I guess the question is – For 2.1 audio, is PCM or DTS the preferred format? All of my Google searches brings up posts from 2008 and mainly concerns 5.1 setups. I do have the sound bar trying to faux-surround sound if that makes a difference.

My primary Vizio TV in the living room has a 5.1 setup. I think I have finally set that up to produce slightly above mediocre sound. I set the TV to PCM there (which is opposite what was stated in setup).

I don’t think any of these devices can use DTS-HD or any of that new fancy stuff.


Seems like I found the answer to my own problem. My 2.1 sound bar has DTS TruSurround and Dolby Digital decoding. If I understand TruSurround correctly, it will take the compressed Dolby 5.1 signal and properly process it as virtual surround for my 2.1 system.

So I think if I select Dolby bitstream on my PS4 that should be the best option. Also, choosing bitstream on my TV makes that nifty Dolby symbol light up every time I change channels. That makes me feel warm and fuzzy.


I was expecting @Auth to jump in, maybe he hasn’t seen it yet. I believe he’s an audio engineering type.


I was sleeping in :wink:

This question actually has a few layers to it that require consideration on a case-by-case basis (based on my understanding of it, which may not be complete).

PCM (Pulse-code Modulation) is uncompressed, lossless audio and the new kid on the block (of the 3); Dolby Digital and DTS are both compressed, lossy formats. From a pure audiophile standpoint that puts PCM ahead in the game, but there are a few additional factors that can still cause it to be less-than-optimal.

Depending on the age of your gear, what it supports, and what it was designed to play nice with (along with who was in charge of mixing down each of the formats and how well they did on any given medium) will ultimately determine the best user experience in spite of the above-mentioned compression differences. Because you’ve got a device that appears optimized to run with one of the Dolby formats, that may end up providing you with the best user experience; if you were using an unbiased setup that didn’t specifically lean to any of the 3, PCM would likely win hand-over-fist (provided, again, that the sound engineers in charge of each mix did their jobs equally-well).

There are lots of moving pieces and I recommend you spend some time with various Blu Ray movies, games, etc. and try them on the different formats through your specific system. Some people don’t like driver-based surround simulation because it can have a tinniness to it or be missing clarity in the extreme percussive points (gunshots) or highs (generally the lows are a nonissue if you’ve got a subwoofer) but many people don’t notice or care (and these are not near as prevalent on a sound system as they are in headphones, oftentimes); some people can’t handle the knowledge that they might not be getting the absolute purest form of sound, even if they can’t distinguish much or any difference between the formats (generally, there are the types of folks that buy sound cards for their computers rather than just using the onboard sound they’ve already paid for that comes on their motherboard); and others have something akin to brand loyalty and “because movie theaters use Dolby or DTS (etc.) it’s clearly the best” whatever they’ve settled on will always sound best to their ears.

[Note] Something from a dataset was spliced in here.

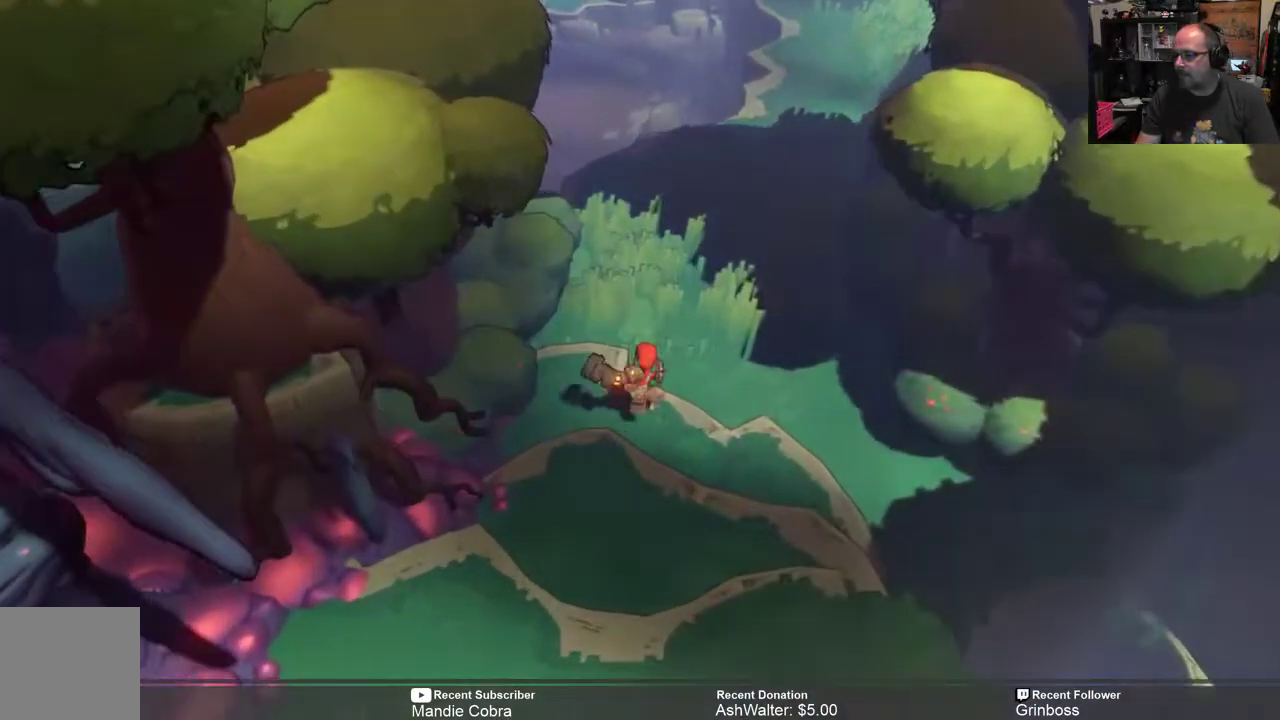
{"buttons": ["R2"], "left_stick": "up", "right_stick": "center", "events": []}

A good way to do this is to pick a dynamic scene in a movie (lots of different sounds across the spectrum going on) and watch it several different times, switching between the different formats and listening for the differences. A specific sample like that will allow you to pick out what might otherwise have been subtle differences you’d have otherwise missed between the formats, but it should give you an idea of the tendencies of each format with regards to your equipment and listening environment (yep, even that can matter).

Hopefully this helps; best of luck :wink:


See? That’s the wall of text I was expecting—well-rested even.


In my defense, it was a complicated question.